Everyone loves an empowering story about social good and increasingly startups are solving critical problems facing the world, from social injustice to the climate crisis. If your product or service provides a solution to an issue that is affecting people, then it is often most helpful to lead with the worst-case scenario that we could see without assistance from your startup. There is a reason the phrase, “if it bleeds, it leads” has been popularized in the media landscape. Violence, conflict or deaths lead the news cycle and it is oftentimes illustrating just how dire a situation is, is integral to grabbing a reporter’s attention. 

Now, there’s a fine line between really solving dire global problems versus just promoting thinly veiled (CSR) initiatives for the company’s good. The latter is extremely underwhelming to reporters. As such, the key with this type of pitch is to lead with the problem at hand. Make the reporter aware of the more significant situation. Then move into why your company believes it’s essential to solve this issue and how your organization takes it on. 

As always, look for reporters who publish stories on relevant topics, or better yet, have previously covered the issue at hand. The biggest mistake we see entrepreneurs make when pitching is reaching out to media pros that don’t write about the story you’re pitching. 
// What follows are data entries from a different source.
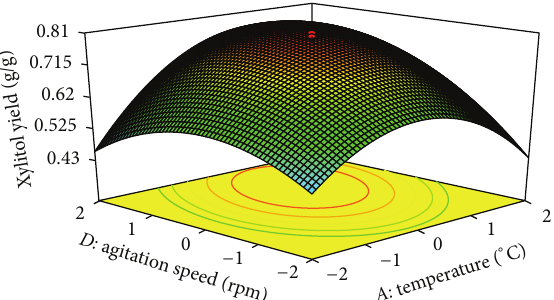
Figure 5: 3D plot showing the effect of temperature and substrate concentration on xylitol yield.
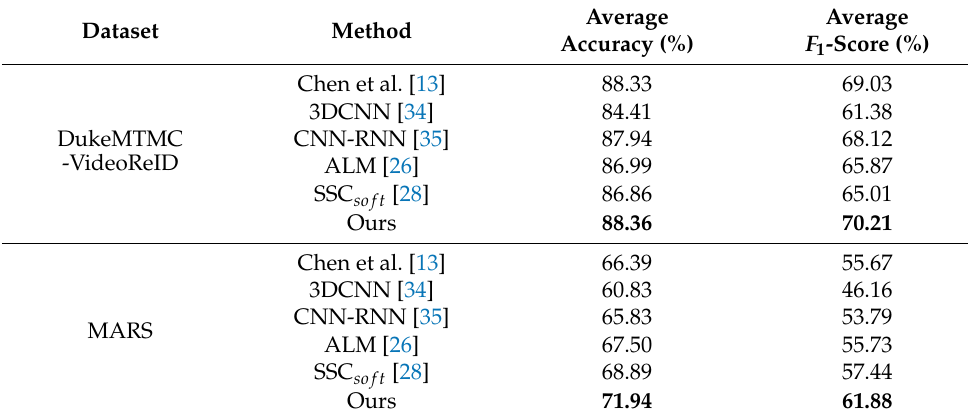
Table 2. Comparisons of the results obtained for the occlusion samples of the DukeMTMC-VideoReID and MARS datasets. The bold indicates the best result.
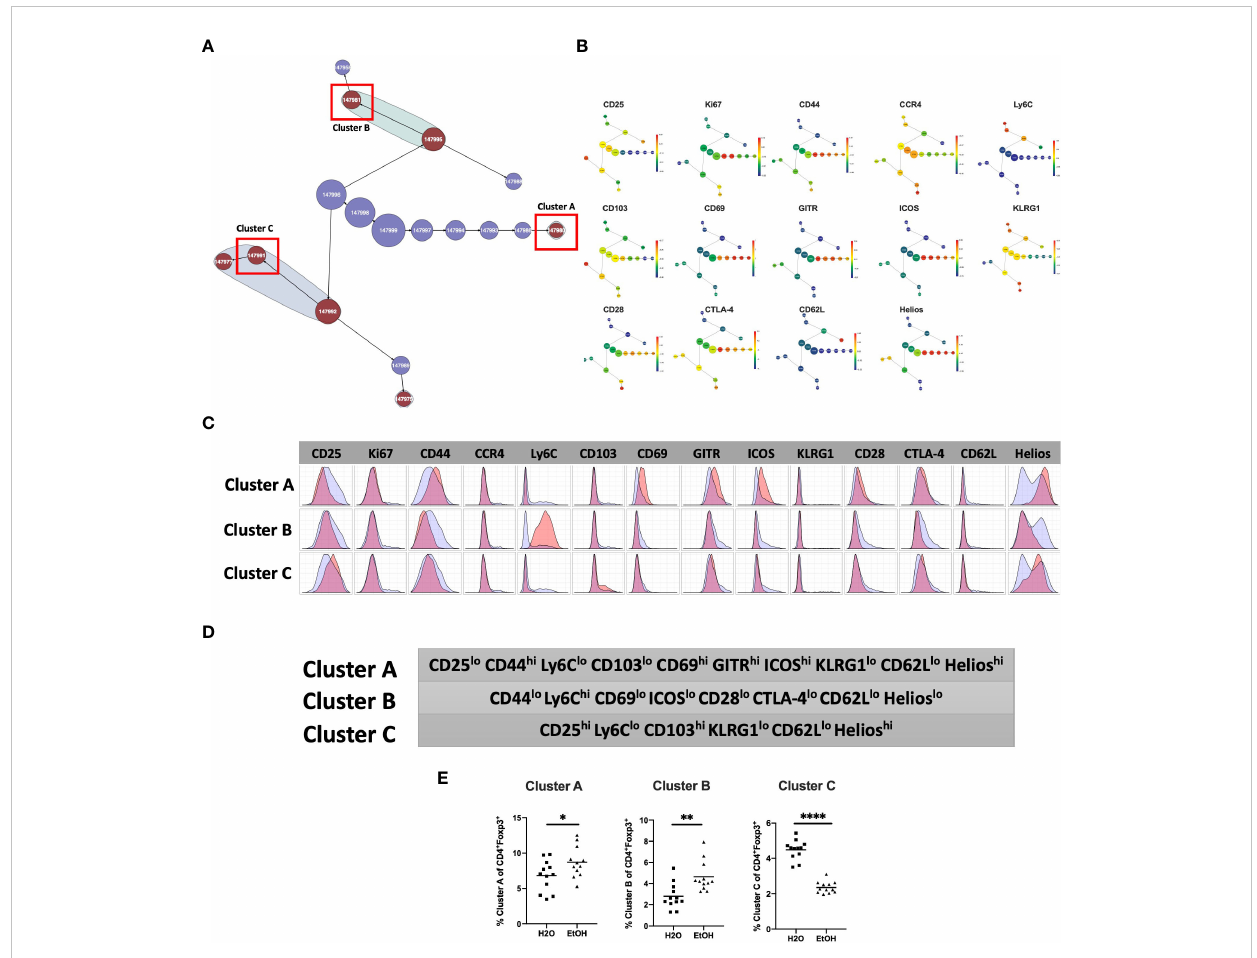
FIGURE 3 Phenotypic analysis of three CD4 + T reg clusters that are signi fi cantly different in water- vs . alcohol-exposed mice. Following CITRUS modeling and identi fi cation of three CD4 + T Reg clusters predictive of alcohol drinking mice, phenotypic cluster characterization was performed by assessing (A) , marker expression on the viSNE map with the overlaid clusters, (B) , CITRUS clusters of interest shown in the feature plots in (A) were compared to expression on corresponding the heatmap marker plots in (B, C) CITRUS marker histogram expression was visualized where blue represents background expression and red represents expression within the cluster of interest. The fi nal phenotypic characterization pro fi le assigned to the three clusters of interest is shown in (D, E) . Manual gating demonstrated that the statistical frequencies of Clusters (A) (8.7 ± 0.6% vs . 6.8 ± 0.6%, p=0.04) and (B) (4.6 ± 0.4% vs .2.8 ± .3%, p=0.002) were increased in alcohol exposed mice, while the frequency of Cluster (C) (2.4 ± 0.1% vs . 4.5 ± 0.2%, p <0.0001) was decreased. Data were tested for normality and compared with either t test or Mann-Whitney test. *p<0.05,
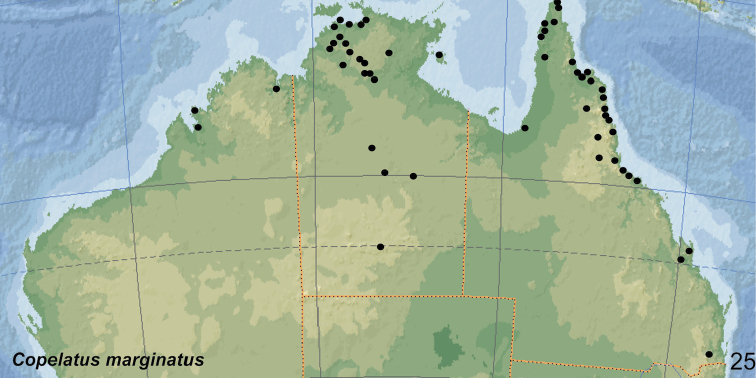
Distribution of Copelatus
marginatus.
4) NewsJacking A New Narrative for a Follow-up Story

The most regularly available story narrative in this list is to respond to an event within your industry to shape the subsequent story narrative on the happenings. Unlike the narratives above, these narratives are ever-changing, and they take quick thinking to understand where your startup fits into the news that is transpiring. 

For instance, if you’re a medtech startup and a reporter publishes a controversial article about Amazon Care, your tech PR agency or communications team should be sending a well-thought-out response to the reporter and offer to have them talk to an executive on your team about it.

A pitch of this type has two benefits. One, the reporter may be interested in what you’re saying and use a quote in a follow-up piece about the same issue. But more importantly, it is a method of introducing your organization, and executive, as a go-to industry expert. This means, after your initial introduction and conversation, the reporter will be more likely to proactively reach out to you for quotes and ideas when they’re writing a future article about your industry, which is the ideal scenario when it comes to media relations. 

When sending an active response, use messaging aligned with your startup’s mission and solution. Furthermore, be sure to give your opinion without vilifying any competitors. To bolster your pitch, offer the opportunity to speak with a founder or C-suite executive to support your claim — and grow your relationship with the reporter. 

When pitching your startup in today’s crowded media landscape, it is essential to stand out right away. Crafting compelling story narratives that elicit engaging responses is key to getting the media’s attention. By using these ideas to pitch your startup to the media in 2022, you’ll certainly increase the odds of driving awareness of your startup brand.